A while ago, Mario Garcia, renowned newspaper and magazine design consultant, asked me to comment on tablet design for an article he was writing for the Austrian marketing and media magazine Horizont. His question came through Twitter: “What is your take on swipe vs. scrolling?”
I sent him an email back, and while we wait for the Austrian to English translation of the Horizont article, I thought I would share my response here.
What’s the difference?
“Swiping” happens between two distinct pages, whether they move vertically or horizontally, whereas scrolling is a continuous movement. We are familiar with vertical scrolling from web pages, but horizontal scrolling also occurs with the introduction of “carousels” or “sliders”.
The curated experience – print reinvented
Before getting into the differences, let’s talk about an over arching trend in tablet content apps. Whether they are static (updated periodically) or dynamic (web based, connected to an RSS feed or similar), many apps try to create the sense of an edition based, finite and curated experience. This is true both for newspaper and magazine apps as well as aggregator apps like Flipboard or Editions by AOL.
It can be argued that we are entering the era of “Curated Computing“, a term coined by Sarah Rotman Epps from Forrester. It basically means that people are looking for less but more relevant content, packaged for easy consumption.
This trend is important to note when discussing swiping versus scrolling.
Swipe signals a start and an end
For publishers attempting to create an “edition based” experience similar to print, swiping from page to page gives readers a sense of familiarity. They’ve done this before. Progressing from one page to another, they use a gesture very similar to what they would have used in the good old print days. Because of that they sense there is a start and an end.
I believe a big group of users are looking for that familiarity and experience. Even apps not founded in legacy newspapers/magazines are attempting to create that sense of familiarity: The Daily, Project Magazine, and all the aggregator apps as I mentioned before, such as Flipboard, Zite, Editions by AOL and the latest, Livestand from Yahoo!. (For more reading on the rise of aggregator apps, check out these articles from Nieman Journalism Lab and Hoosier40.com).
Scrolling feels infinite
Vertical scrolling tends to feel infinite. The page just keeps going. It’s not necessarily a bad thing; it depends on what you want to achieve with your app. For example, CNN’s iPad app uses scrolling for navigation on the home page as well as within each article. Some find that experience overwhelming (the ones enjoying the curated, finite experience), others love it. Huffington Post also uses scrolling. Currently, you can choose between the “NewsGlide” version, which uses horizontal scrolling within each category slider, or the “Classic”, which scrolls vertically. Articles in both versions scroll vertically.
Mixing swiping and scrolling – when it works
But be careful when you mix swiping and scrolling within the same app. In the Orange County Register iPad app (which I helped develop), horizontal scrolling is used for the index page, but each article is swipe based. I think it can work in this instance.
It can also work in apps where you primarily use swipe throughout the app, but if you have to tell a story in a specific way, then you use scrolling. For example, The Daily, which always uses swipe and only horizontally, sometimes use a full page scroll or partial page scroll to show a continuous timeline or alike.
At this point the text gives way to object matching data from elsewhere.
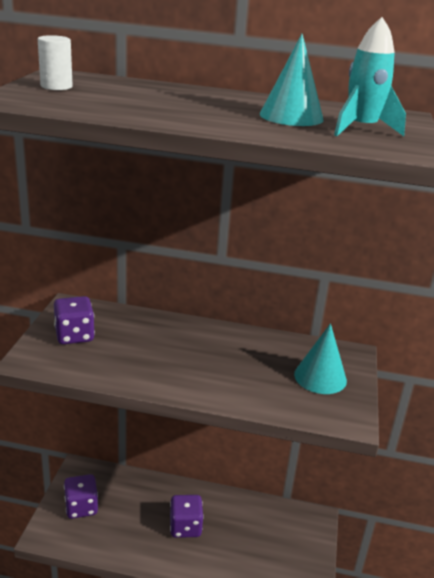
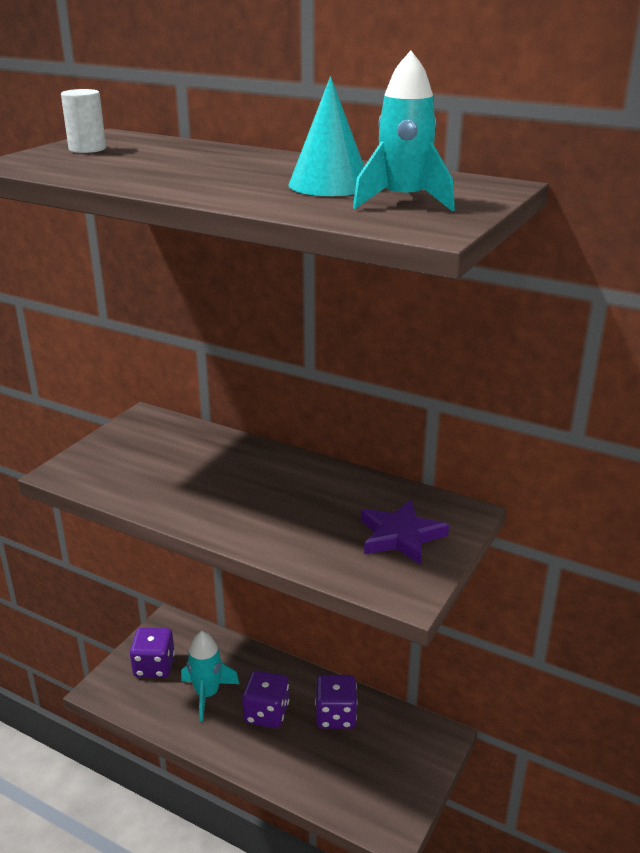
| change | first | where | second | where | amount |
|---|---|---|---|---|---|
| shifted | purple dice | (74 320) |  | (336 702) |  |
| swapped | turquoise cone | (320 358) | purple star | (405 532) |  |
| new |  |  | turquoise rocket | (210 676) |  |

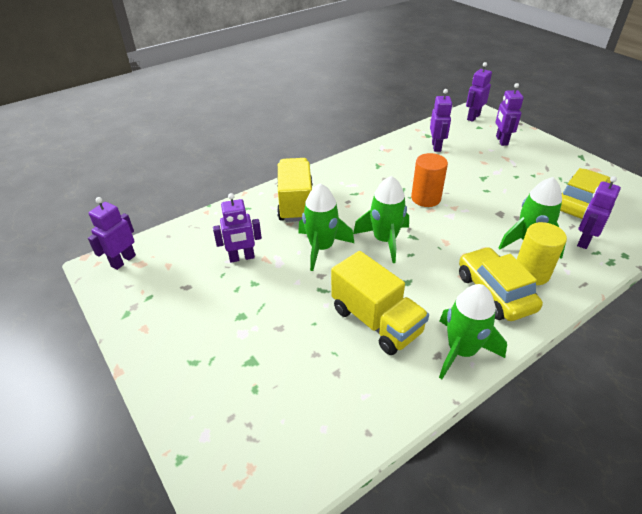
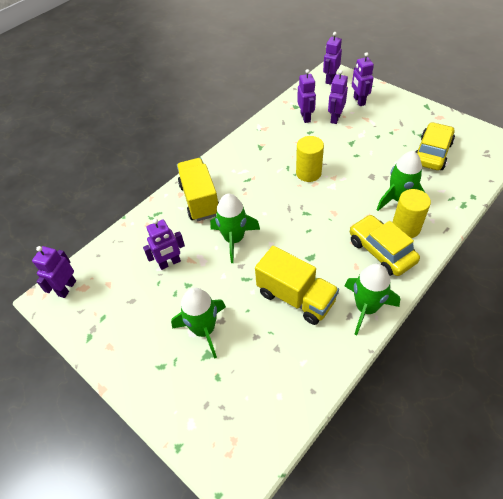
| change | first | where | second | where | amount |
|---|---|---|---|---|---|
| shifted | green rocket | (381 219) |  | (198 323) |  |
| repainted | orange cylinder | (429 180) | yellow cylinder | (310 159) |  |
| shifted | purple robot | (599 212) |  | (338 97) |  |

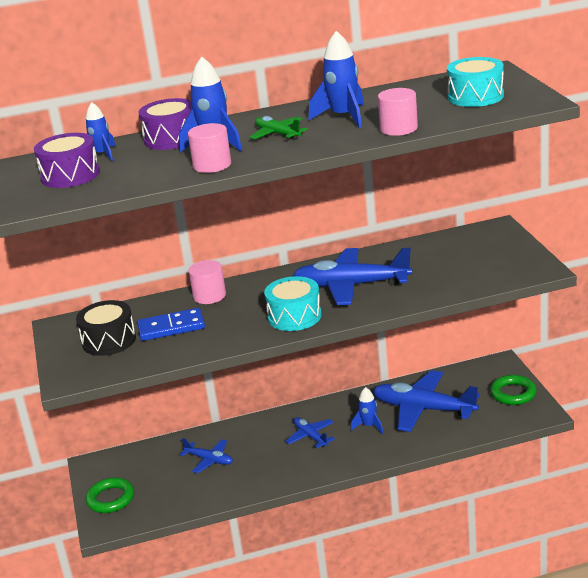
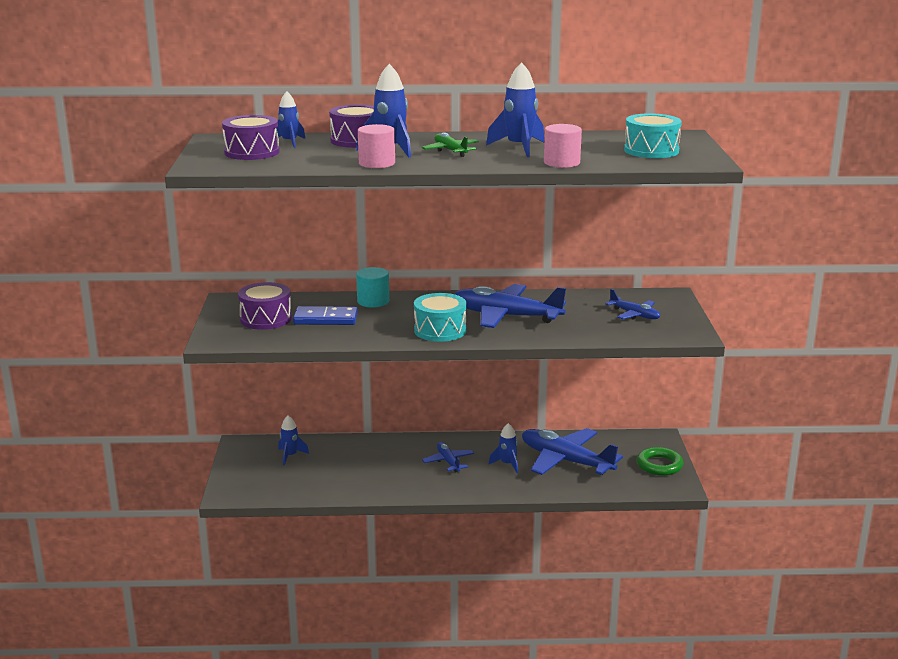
| change | first | where | second | where | amount |
|---|---|---|---|---|---|
| repainted | black drum | (106 328) | purple drum | (265 306) |  |
| gone | green ring | (110 495) |  |  |  |
| shifted | blue plane | (206 455) |  | (632 304) |  |
| repainted | pink cylinder | (207 282) | turquoise cylinder | (372 287) |  |
| new |  |  | blue rocket | (293 441) |  |

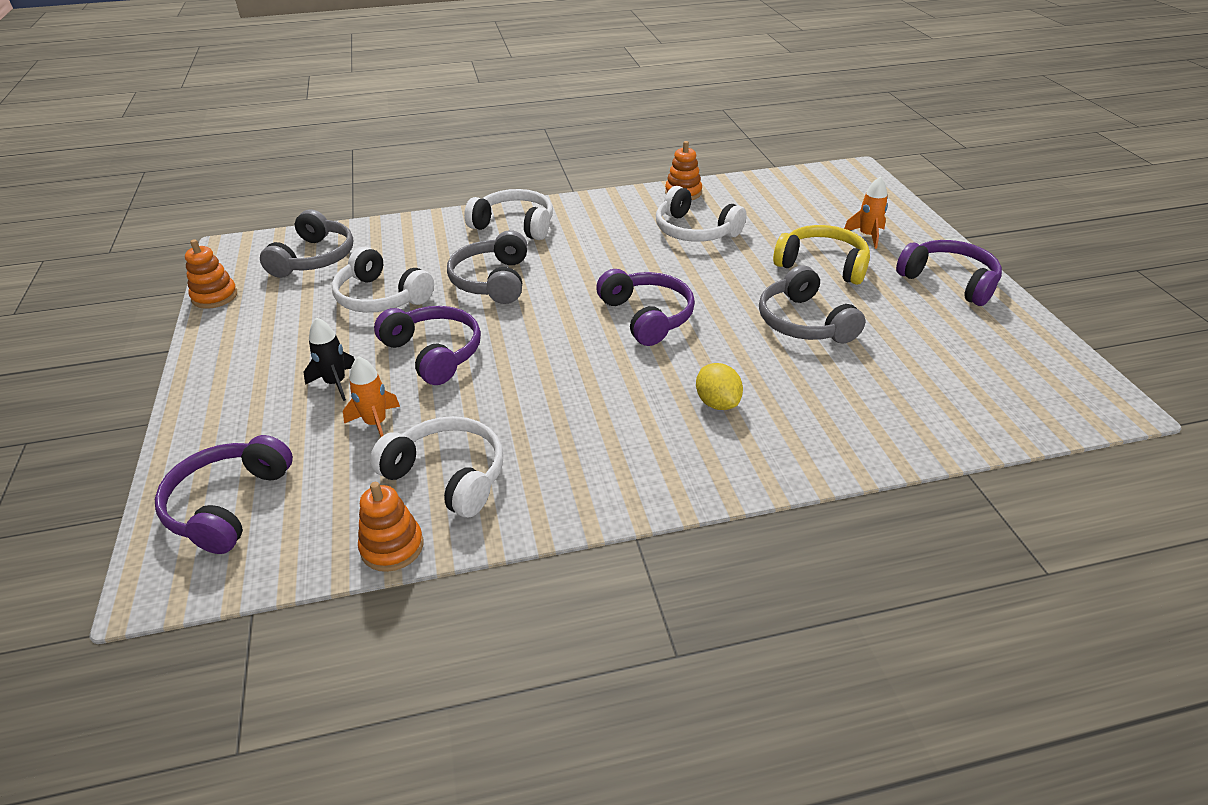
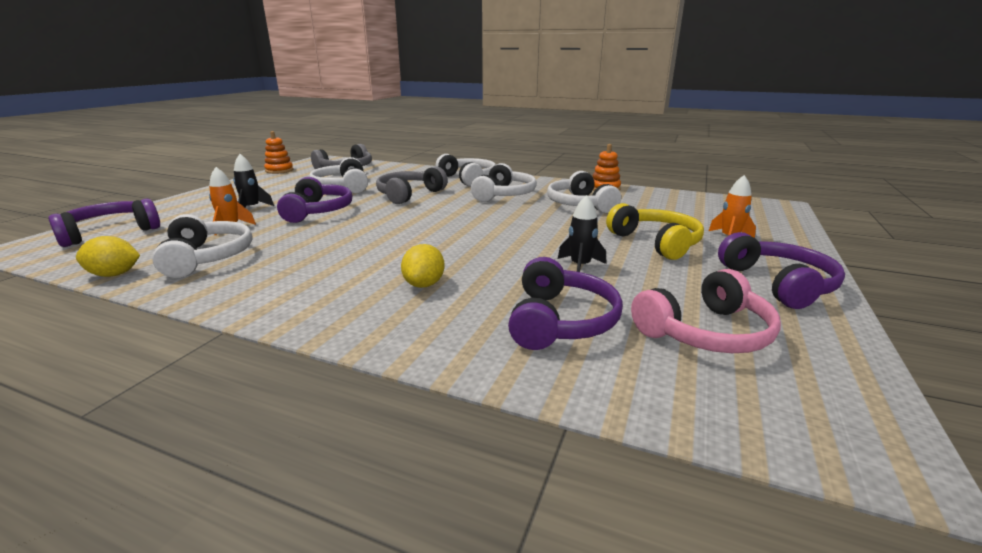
| change | first | where | second | where | amount |
|---|---|---|---|---|---|
| swapped | orange stacking toy | (390 527) | yellow lemon | (108 256) |  |
| shifted | purple headphones | (645 307) |  | (565 303) |  |
| swapped | grey headphones | (812 304) | black rocket | (582 233) |  |
| new |  |  | white headphones | (504 182) |  |
| new |  |  | pink headphones | (706 311) |  |

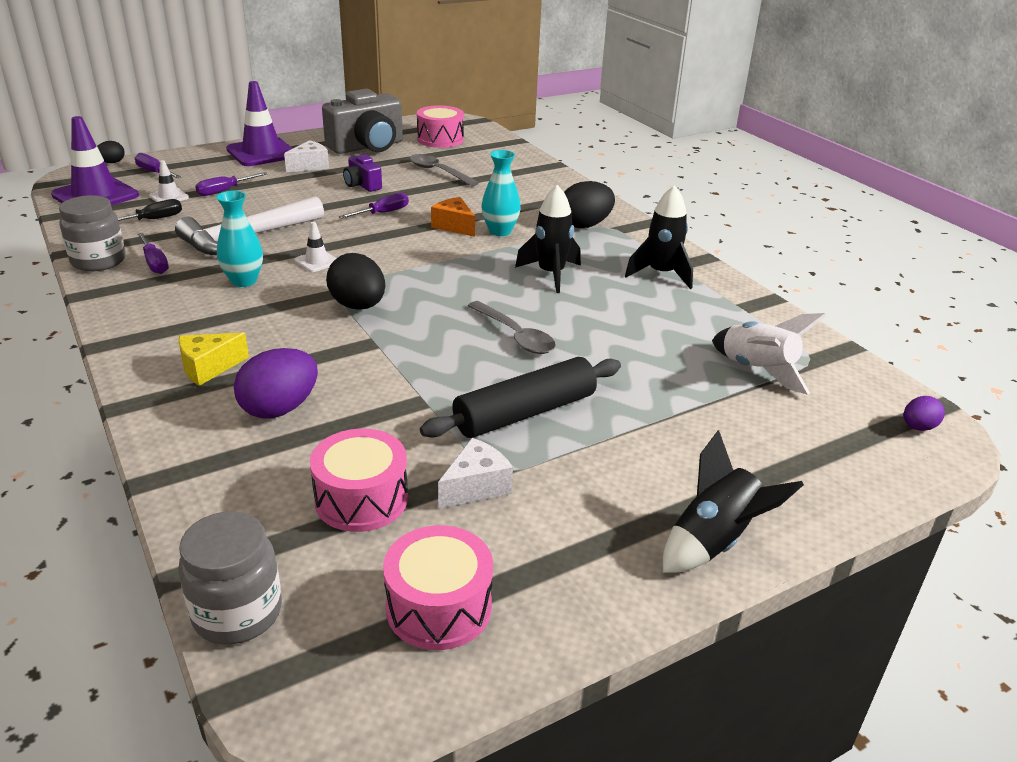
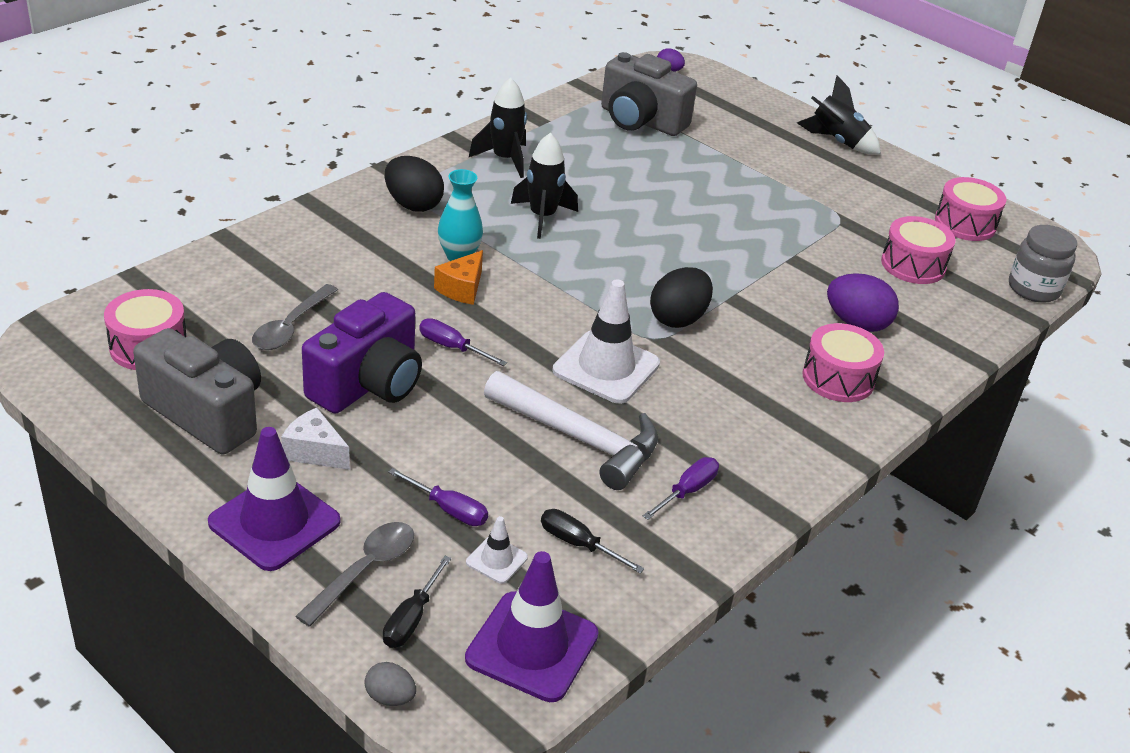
| change | first | where | second | where | amount |
|---|---|---|---|---|---|
| gone | grey jar | (92 233) |  |  |  |
| repainted | black egg | (111 152) | grey egg | (390 684) |  |
| repainted | purple screwdriver | (158 165) | black screwdriver | (417 602) |  |
| swapped | yellow cheese | (213 359) | pink drum | (843 362) |  |
| gone | turquoise vase | (239 239) |  |  |  |
| scaled | white traffic cone | (315 246) |  | (606 342) | x2.09 |
| scaled | purple camera | (362 173) |  | (362 353) | x2.02 |
| gone | black rolling pin | (520 397) |  |  |  |
| gone | white cheese | (475 473) |  |  |  |
| shifted | grey spoon | (512 327) |  | (354 574) |  |
| swapped | white rocket | (769 354) | grey camera | (649 94) |  |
Mixing swiping and scrolling – when it doesn’t work
Other times, mixing doesn’t work well. I personally love the great content in Spin Magazine’s app (still waiting for a great Rolling Stone app), but the navigation confuses me. Some articles have a fixed position photo with a vertical scrollable text area next to it. The scrollable area is so narrow that it makes the article hard to read and seemingly endless. It’s too much work having to keep scrolling. Other articles use vertical swipes instead, making the confusion complete.
Consistency in navigation is key
The key to success is consistency. Get the reader used to your navigation and stick with it. If you develop your app for both landscape and portrait view, make sure the navigation stays consistent in both views.
Also, make sure to give the user navigational cues, so they know what to expect and how they should advance. This is helpful for common navigation, and it is particularly helpful, if you are occasionally adding enhanced content such as timelines, 360 photos, scratch-offs, etc. Let the readers know how you want them to interact.
For further reading, I encourage you to read “Usability of iPad Apps and Websites” by the Nielsen Norman Group. There are two versions, one from 2010 and one from this summer. They are filled with good info, specific to this topic.
Also, on a related note, check out Josh Clark’s blog. Josh is skeptical about the future of “digital editions.” As he says, ”publishers and designers have to start thinking about content at a more atomic level, not in aggregated issues.” I think there’s great potential in that new line of thinking. But I also think great brands will remain. There’s room for both so to speak. Anyways – that’s a discussion for a different blog post.